◆ **WHAT IS REQUIRED**
Rewrite the text of the data below with "Серый" changed to "Бежевый" and everything else left as it is, leaving the pictures out of your answer.

◆ **EXTRACTED RECORDS**

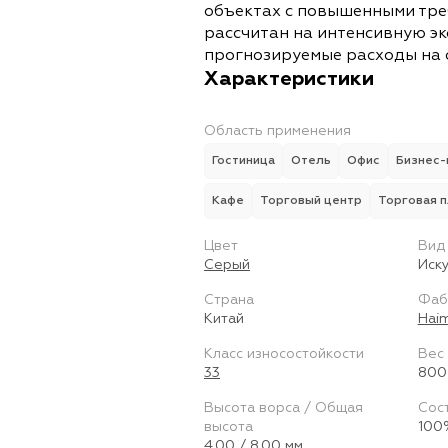
объектах с повышенными тре
рассчитан на интенсивную э
прогнозируемые расходы на 
Характеристики
Область применения
Гостиница
Отель
Офис
Бизнес-
Кафе
Торговый центр
Торговая 
Цвет
Вид
Серый
Иск
Страна
Фаб
Китай
Hai
Класс износостойкости
Вес 
33
800
Высота ворса / Общая
Сос
высота
100
4.00 / 8.00 мм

◆ **EXERCISE RESULT**
объектах с повышенными тре
рассчитан на интенсивную э
прогнозируемые расходы на 
Характеристики
Область применения
Гостиница
Отель
Офис
Бизнес-
Кафе
Торговый центр
Торговая 
Цвет
Вид
Бежевый
Иск
Страна
Фаб
Китай
Hai
Класс износостойкости
Вес 
33
800
Высота ворса / Общая
Сос
высота
100
4.00 / 8.00 мм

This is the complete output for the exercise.